Given records START
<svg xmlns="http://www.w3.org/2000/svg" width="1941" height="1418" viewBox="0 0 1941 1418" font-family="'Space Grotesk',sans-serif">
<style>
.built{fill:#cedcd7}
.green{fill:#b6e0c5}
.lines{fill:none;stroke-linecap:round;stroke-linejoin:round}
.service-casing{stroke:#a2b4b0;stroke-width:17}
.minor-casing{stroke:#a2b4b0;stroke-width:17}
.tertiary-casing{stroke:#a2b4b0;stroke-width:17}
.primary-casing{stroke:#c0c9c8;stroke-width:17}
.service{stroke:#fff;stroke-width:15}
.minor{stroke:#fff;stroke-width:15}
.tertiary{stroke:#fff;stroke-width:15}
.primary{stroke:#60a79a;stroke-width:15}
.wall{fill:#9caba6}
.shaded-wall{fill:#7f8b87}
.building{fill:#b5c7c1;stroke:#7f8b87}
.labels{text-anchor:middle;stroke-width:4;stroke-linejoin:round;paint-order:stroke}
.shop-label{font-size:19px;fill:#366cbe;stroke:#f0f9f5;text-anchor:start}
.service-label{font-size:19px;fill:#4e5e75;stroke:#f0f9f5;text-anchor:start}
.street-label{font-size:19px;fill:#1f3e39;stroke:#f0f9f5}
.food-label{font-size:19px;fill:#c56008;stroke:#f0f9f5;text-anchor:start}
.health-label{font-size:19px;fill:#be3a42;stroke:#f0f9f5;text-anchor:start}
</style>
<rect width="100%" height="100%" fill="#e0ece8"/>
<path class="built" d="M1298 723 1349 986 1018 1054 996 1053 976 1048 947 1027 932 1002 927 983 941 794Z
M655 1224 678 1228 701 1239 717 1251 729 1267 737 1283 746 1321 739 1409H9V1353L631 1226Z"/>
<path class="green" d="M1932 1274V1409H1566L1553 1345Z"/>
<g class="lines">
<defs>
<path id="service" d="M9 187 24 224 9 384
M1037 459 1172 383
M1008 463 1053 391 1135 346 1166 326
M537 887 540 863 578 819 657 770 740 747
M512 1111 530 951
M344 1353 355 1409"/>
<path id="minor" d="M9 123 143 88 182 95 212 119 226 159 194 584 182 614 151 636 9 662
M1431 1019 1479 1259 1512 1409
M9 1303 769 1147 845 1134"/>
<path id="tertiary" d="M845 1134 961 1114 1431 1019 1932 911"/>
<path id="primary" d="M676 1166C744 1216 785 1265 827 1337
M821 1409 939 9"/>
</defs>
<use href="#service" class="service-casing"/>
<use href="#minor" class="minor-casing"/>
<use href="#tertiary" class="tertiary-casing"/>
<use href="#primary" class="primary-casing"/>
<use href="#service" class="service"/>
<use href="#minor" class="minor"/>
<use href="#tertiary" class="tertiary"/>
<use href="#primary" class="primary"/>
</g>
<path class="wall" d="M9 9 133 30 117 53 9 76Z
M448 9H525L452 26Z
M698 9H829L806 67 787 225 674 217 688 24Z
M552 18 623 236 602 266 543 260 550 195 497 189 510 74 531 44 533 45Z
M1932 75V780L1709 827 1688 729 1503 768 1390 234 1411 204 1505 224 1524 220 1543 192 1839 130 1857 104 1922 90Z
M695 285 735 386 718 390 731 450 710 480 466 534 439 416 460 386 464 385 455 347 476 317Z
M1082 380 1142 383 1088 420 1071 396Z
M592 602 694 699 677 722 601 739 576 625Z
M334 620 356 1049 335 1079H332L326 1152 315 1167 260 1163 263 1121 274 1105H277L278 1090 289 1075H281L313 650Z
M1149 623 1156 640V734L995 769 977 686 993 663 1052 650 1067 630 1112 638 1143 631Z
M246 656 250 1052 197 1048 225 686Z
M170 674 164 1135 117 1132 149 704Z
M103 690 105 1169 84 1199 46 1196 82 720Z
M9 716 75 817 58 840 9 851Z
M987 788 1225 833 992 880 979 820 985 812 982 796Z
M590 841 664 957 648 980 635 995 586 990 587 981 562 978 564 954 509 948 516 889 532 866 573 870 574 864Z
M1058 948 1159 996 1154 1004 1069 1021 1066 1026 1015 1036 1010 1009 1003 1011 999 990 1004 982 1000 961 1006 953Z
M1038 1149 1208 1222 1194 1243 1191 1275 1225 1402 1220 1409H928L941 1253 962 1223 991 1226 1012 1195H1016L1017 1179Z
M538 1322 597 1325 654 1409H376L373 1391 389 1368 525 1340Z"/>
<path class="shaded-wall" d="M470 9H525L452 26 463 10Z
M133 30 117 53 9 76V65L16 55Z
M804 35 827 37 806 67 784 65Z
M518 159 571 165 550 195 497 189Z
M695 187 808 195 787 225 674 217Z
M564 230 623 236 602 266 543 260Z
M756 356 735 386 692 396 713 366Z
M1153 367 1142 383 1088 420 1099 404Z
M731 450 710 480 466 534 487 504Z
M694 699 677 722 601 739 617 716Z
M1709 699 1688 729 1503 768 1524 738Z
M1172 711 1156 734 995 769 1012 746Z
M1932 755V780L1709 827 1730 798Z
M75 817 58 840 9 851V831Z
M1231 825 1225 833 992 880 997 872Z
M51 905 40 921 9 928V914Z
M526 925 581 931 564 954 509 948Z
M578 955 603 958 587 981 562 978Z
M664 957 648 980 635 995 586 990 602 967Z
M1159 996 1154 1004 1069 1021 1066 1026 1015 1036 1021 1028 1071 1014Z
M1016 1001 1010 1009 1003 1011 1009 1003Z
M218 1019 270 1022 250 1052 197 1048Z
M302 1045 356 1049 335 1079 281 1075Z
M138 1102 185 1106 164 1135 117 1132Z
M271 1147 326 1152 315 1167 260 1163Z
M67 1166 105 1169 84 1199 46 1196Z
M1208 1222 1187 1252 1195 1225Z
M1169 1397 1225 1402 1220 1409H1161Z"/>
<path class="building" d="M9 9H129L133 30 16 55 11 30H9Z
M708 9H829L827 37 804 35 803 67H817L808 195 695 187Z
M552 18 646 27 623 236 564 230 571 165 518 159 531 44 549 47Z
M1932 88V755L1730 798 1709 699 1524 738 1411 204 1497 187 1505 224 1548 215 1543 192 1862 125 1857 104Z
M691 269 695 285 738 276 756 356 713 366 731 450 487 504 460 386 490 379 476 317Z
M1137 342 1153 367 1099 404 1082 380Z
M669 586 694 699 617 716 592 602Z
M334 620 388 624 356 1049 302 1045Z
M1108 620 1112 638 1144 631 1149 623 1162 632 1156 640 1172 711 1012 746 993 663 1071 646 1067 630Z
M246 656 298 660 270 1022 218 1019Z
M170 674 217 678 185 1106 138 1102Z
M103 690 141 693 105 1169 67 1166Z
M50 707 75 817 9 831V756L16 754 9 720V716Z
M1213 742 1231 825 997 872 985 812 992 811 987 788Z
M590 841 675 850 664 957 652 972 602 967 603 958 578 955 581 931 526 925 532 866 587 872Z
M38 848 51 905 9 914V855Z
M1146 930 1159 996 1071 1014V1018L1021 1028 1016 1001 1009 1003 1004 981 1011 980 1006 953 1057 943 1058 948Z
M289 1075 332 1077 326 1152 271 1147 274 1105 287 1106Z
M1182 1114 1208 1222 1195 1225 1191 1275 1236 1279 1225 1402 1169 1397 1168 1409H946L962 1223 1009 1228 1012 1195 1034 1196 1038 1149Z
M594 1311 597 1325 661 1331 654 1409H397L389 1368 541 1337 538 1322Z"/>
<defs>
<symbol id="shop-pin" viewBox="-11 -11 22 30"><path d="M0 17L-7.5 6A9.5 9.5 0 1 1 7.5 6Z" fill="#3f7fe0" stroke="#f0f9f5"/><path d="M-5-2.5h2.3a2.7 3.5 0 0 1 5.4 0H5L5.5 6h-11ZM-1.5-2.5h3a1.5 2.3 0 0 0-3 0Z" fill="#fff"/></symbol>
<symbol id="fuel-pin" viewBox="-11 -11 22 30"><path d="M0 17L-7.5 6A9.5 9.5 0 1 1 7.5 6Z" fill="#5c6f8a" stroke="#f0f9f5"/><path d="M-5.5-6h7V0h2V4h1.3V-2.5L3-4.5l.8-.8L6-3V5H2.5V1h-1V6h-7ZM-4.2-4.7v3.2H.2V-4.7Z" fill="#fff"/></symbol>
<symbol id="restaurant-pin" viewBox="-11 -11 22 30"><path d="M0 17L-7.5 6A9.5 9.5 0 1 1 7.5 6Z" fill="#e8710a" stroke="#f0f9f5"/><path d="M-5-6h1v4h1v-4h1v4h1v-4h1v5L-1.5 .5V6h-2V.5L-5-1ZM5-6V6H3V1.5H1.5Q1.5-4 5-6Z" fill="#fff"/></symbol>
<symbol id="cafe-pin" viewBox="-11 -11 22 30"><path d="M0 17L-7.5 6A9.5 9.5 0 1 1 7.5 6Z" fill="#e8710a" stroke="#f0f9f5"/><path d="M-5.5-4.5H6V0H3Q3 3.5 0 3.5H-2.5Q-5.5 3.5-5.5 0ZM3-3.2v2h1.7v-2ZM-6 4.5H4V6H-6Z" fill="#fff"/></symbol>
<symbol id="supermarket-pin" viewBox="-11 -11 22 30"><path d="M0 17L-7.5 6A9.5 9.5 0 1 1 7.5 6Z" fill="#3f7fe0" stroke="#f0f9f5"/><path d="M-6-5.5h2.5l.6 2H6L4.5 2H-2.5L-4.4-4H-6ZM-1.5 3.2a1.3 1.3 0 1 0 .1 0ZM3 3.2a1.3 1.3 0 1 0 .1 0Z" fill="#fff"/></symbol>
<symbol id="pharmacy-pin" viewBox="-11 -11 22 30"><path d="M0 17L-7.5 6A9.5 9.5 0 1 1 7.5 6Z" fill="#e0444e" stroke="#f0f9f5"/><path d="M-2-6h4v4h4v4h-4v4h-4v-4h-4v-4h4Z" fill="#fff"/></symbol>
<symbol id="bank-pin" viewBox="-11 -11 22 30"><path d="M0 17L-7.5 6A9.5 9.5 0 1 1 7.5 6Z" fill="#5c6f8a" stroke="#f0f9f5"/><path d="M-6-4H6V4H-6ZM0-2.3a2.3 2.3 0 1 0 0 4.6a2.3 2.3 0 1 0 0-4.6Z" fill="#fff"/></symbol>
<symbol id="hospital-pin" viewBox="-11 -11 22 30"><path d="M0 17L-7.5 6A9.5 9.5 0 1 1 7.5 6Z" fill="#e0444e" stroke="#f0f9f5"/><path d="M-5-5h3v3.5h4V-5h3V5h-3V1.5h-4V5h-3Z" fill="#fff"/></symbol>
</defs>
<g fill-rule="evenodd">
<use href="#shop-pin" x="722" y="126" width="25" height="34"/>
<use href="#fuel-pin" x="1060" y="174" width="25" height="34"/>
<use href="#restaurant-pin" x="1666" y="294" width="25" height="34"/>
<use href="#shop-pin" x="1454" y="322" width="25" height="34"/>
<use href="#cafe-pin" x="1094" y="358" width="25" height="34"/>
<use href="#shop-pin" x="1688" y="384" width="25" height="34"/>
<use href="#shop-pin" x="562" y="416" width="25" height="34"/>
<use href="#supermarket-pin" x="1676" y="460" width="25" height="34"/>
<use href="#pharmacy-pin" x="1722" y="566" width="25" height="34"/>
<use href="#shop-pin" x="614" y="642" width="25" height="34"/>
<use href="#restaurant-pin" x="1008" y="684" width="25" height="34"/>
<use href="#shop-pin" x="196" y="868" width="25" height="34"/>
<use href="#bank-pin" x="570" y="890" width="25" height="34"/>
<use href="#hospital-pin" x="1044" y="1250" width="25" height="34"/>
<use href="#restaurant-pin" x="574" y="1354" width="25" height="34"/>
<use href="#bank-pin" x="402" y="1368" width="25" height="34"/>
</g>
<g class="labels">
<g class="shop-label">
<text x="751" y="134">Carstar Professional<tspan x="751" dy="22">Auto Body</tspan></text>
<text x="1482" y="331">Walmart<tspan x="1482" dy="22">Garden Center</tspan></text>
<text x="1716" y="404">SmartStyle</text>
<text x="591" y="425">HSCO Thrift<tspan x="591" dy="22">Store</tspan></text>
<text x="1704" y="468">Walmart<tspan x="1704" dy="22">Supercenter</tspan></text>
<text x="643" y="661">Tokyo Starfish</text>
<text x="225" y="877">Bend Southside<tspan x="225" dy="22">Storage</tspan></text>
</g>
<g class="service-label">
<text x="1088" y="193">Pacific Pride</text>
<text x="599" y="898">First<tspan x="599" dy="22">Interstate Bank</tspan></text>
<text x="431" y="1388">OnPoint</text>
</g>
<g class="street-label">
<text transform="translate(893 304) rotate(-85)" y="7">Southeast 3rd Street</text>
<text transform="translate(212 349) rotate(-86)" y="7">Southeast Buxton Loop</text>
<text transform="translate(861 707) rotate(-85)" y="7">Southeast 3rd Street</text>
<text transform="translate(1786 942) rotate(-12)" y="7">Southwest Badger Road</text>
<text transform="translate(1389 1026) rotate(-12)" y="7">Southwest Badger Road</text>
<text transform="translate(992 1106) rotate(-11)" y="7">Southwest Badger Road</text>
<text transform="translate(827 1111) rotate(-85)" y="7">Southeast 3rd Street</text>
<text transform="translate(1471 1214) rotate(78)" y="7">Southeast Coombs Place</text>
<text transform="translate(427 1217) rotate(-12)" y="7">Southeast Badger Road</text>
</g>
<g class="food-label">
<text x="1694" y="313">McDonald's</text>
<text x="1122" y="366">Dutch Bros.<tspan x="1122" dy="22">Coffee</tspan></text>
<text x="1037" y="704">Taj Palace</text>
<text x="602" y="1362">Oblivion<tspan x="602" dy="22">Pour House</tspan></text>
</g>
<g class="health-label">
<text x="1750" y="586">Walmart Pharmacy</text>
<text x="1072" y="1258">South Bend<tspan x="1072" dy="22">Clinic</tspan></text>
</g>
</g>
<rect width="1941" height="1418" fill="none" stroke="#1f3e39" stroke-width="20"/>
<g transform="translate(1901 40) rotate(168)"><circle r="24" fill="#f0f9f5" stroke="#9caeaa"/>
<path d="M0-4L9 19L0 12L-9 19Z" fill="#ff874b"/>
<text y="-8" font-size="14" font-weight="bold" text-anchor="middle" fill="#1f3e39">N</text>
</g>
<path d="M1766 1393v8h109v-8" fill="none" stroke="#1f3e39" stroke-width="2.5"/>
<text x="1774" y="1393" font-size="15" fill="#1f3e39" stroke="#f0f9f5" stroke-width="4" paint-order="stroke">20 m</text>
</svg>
Given records END
When a line in the material above holds the word "lines", copy that line.

.lines{fill:none;stroke-linecap:round;stroke-linejoin:round}
<g class="lines">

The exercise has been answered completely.